第18話
「カチューシャかわいや、わかれのつらさ、せめて泡雪とけぬ間と……」
「翡翠ちゃんすとっぷ! 歌じゃなくてお経になってますわ!」
翡翠が金糸雀歌劇団の劇団員になって、十日が経った。はじめは自分とアマネが結婚しないための方法を探そうと模索していた翡翠だが、歌劇団の体力的にも精神的にも厳しい練習についていくので精一杯で、事態打開への進展には程遠い。
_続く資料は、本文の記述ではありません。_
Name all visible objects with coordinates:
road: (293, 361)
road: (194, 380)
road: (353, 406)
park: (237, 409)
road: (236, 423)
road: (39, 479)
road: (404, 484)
現時点での婚約者である朝周ともあの日以来会うことはない。ただ、ときおり歌劇団の差し入れに黒糖飴があるので翡翠のことを気にかけてはいるのだろう。そのことを思うとあのときの接吻まで思い出してしまいこそばゆくなるが、これが恋だとは思いたくない。あんな軟派な男性は嫌いだけれど、彼を初舞台でアッと驚かせてやりたいと思うようになっていた。
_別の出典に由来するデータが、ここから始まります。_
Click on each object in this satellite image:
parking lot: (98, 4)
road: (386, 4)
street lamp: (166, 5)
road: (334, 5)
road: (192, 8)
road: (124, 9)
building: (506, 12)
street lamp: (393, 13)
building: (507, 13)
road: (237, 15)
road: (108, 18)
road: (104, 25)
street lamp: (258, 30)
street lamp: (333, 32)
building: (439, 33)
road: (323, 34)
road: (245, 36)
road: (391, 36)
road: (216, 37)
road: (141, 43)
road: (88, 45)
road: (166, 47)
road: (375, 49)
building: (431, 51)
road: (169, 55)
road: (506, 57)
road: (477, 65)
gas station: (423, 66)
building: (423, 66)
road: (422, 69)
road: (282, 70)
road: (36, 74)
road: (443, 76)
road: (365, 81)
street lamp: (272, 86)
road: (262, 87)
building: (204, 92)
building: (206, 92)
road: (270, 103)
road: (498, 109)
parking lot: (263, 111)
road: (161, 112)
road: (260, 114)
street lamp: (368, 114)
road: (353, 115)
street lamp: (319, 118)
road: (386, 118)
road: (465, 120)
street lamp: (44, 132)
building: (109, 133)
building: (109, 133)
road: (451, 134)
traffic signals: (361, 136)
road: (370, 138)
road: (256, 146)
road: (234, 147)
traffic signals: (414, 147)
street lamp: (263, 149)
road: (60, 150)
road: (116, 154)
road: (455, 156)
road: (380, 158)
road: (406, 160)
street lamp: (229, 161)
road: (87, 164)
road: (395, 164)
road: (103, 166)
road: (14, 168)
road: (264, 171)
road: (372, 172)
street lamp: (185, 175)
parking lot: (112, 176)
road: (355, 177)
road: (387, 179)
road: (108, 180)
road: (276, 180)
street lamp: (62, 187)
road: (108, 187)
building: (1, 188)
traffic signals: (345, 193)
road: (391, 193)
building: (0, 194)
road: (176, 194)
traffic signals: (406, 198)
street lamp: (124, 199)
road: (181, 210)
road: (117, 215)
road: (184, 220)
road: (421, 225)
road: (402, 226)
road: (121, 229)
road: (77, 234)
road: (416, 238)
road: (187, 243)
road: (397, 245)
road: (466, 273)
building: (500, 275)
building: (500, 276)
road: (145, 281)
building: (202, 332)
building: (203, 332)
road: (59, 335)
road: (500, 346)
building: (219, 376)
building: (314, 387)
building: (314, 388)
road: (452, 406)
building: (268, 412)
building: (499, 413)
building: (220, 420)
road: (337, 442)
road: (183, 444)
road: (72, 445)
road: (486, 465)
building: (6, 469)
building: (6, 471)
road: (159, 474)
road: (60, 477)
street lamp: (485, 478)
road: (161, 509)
翡翠のように劇団員として雇われているのはアマネともうひとり、舞台女優として名をあげている
そのため、人手の少ない日中はアマネと撫子が翡翠のために歌や躍りの稽古を行ったり、脚本の読み合わせを行ったりしている。
もともと身軽な翡翠にとって、身体を動かすこと自体は苦ではない。そのため、はじめのうちは和やかに進む練習だが、躍りが終わり、歌の稽古となると空気が一変する。
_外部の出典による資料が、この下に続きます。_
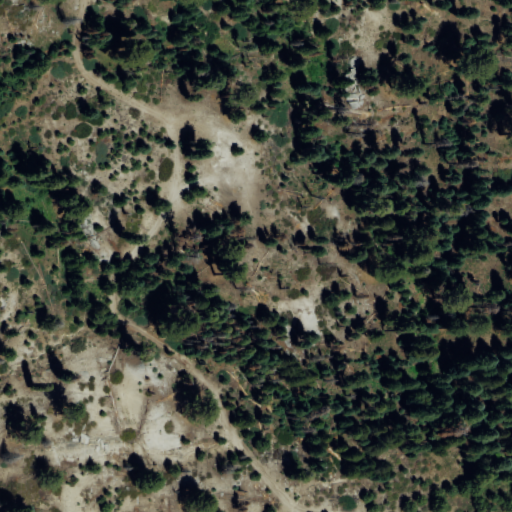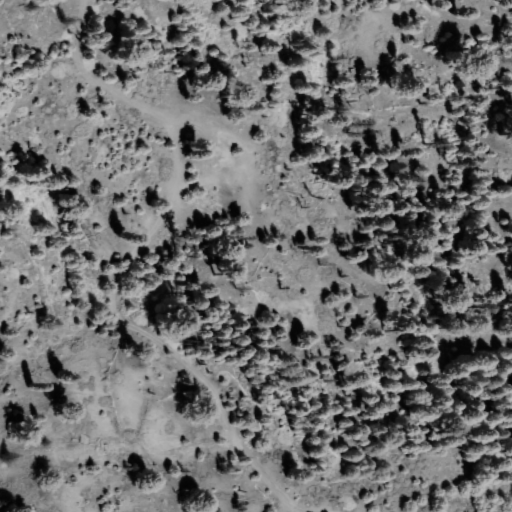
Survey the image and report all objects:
road: (113, 284)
翡翠の音痴は巷の流行歌であるカチューシャの唄ですらお経に変えてしまうほどなのだ。
「呆れるわね、親父さまの審美眼は認めるけれど、歌姫は歌が歌えてこその歌姫なのよ! 練習だって頑張っているのになんでそこまで音程がずれるのかしら?」
「うっ……だから言ったじゃないですか、わたし、音痴ですって!」
「自慢するほどのことじゃないでしょうに。だいいち誇れません! アマネちゃんが認めているからってその音痴はなくってよ! 彼女の隣に立つからにはこの撫子、貴女の音痴を徹底的に克服させてやりますわ!」
アマネに次ぐ歌姫として金糸雀歌劇団で注目を浴びている撫子は、その名のとおりたおやかな女性である。だが、舞台に立つと甲高い地声は鳴りを潜め、心地よい歌声で娘役から男役まで演じることができるため、劇団員たちから姐御として親しまれている面も持つ。